26 April 2015

My Anzac Day 2015

Being Australian, commemorating Anzac Day every year is important to me. I always go to services back home and this year was no different. It was extra special this year being the 100 year anniversary of our soldiers landing in Gallipoli and starting the Anzac story we share with our New Zealand comrades.

After missing out on tickets to the Gallipoli service I decided to book a Topdeck trip on the Western Front. The four-day trip toured through Belgium and France and traced the stories of the Anzacs through the battles they fought there in the Great War.
Tyne Cot Cemetery
The Topdeck team did a great job at personalising the trip for our group so many people got to visit the burial sites and memorials for their family. We also voted as a group to change the itinerary to let us go to the New Zealand service in the afternoon after the main service Anzac Day morning was very Australian-focused.

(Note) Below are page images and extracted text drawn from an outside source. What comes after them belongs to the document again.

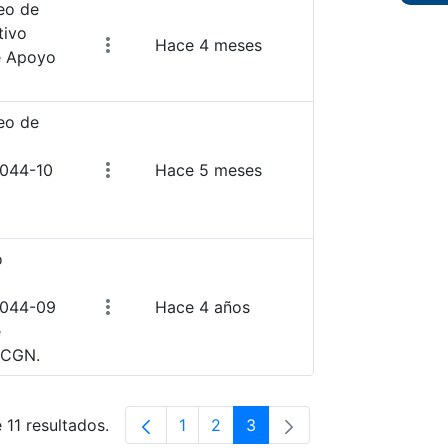
eo de
tivo
Hace 4 meses
e Apoyo
eo de
2044-10
Hace 5 meses
o
2044-09
Hace 4 años
e
 CGN.
 11 resultados.
1
2
3
Página
Página
Página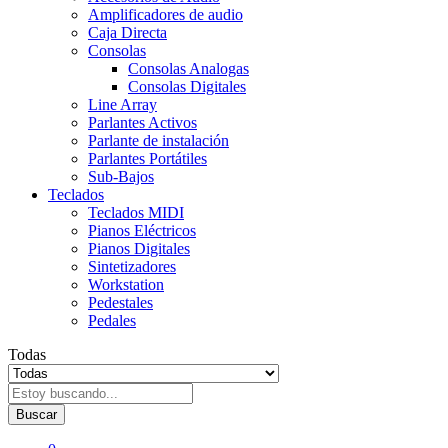
Amplificadores de audio
Caja Directa
Consolas
Consolas Analogas
Consolas Digitales
Line Array
Parlantes Activos
Parlante de instalación
Parlantes Portátiles
Sub-Bajos
Teclados
Teclados MIDI
Pianos Eléctricos
Pianos Digitales
Sintetizadores
Workstation
Pedestales
Pedales
Todas
Buscar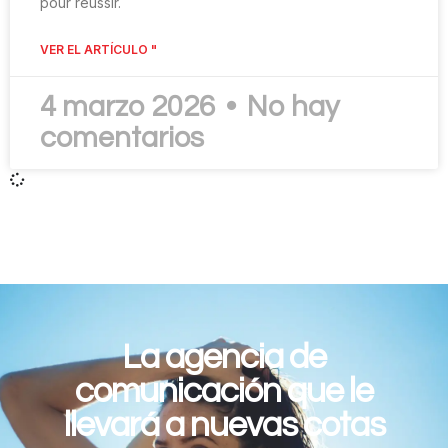
pour réussir.
VER EL ARTÍCULO "
4 marzo 2026
No hay
comentarios
La agencia de
comunicación que le
llevará a nuevas cotas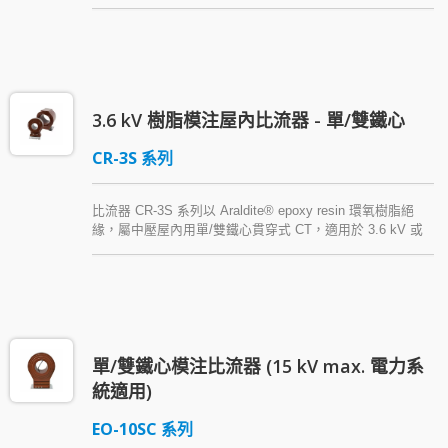
變壓器套管 (置於絕緣油中) 使用。本系列比流器之絕緣材料
為絕緣膠帶或環氧樹脂，並可依客戶指定之規範設計及製
造。
3.6 kV 樹脂模注屋內比流器 - 單/雙鐵心
CR-3S 系列
比流器 CR-3S 系列以 Araldite® epoxy resin 環氧樹脂絕
緣，屬中壓屋內用單/雙鐵心貫穿式 CT，適用於 3.6 kV 或
以下系統主盤或馬達控制盤，供計測表用或保護用，其結構
設計方便電纜或銅排配線施工、減少接點故障機會，並有抗
濕氣等其他優點。
單/雙鐵心模注比流器 (15 kV max. 電力系
統適用)
EO-10SC 系列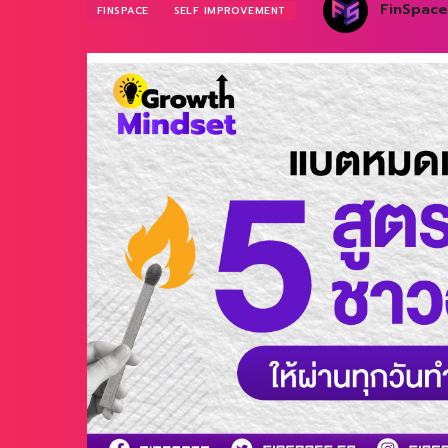
FinSpace
FINSPACE
SELF IMPROVEMENT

I'm glad we did because I now want to go to a service on New Zealand turf when I'm next in that corner of the globe.
After the Dawn Service
The dawn service we went to was held at the Australian National Memorial at Villers-Bretonneux.
It was very much celebrating the relationship formed between Australia and France. It was nice to hear this side of the story and to also feel the gratitude from the French people.
Unknown soldiers in beautiful graves.
The memorials and cemeteries are all impeccably well-kept. My mum gave me a relative's name to search for, but I knew nothing else about him. The records are simple enough to navigate that I was able to find my relative who died in France. His body was either not recovered from the battlefield or if it was it lies in a grave unidentified, as his name is engraved on a memorial to the missing. It was a very special moment.
Me with my relative on a memorial to the missing
I always thought Anzac Day was important to me because I come from a military family, but on this trip I learnt it's important to me because without the sacrifices those men (and their families) made it's very likely I simply wouldn't be Australian today.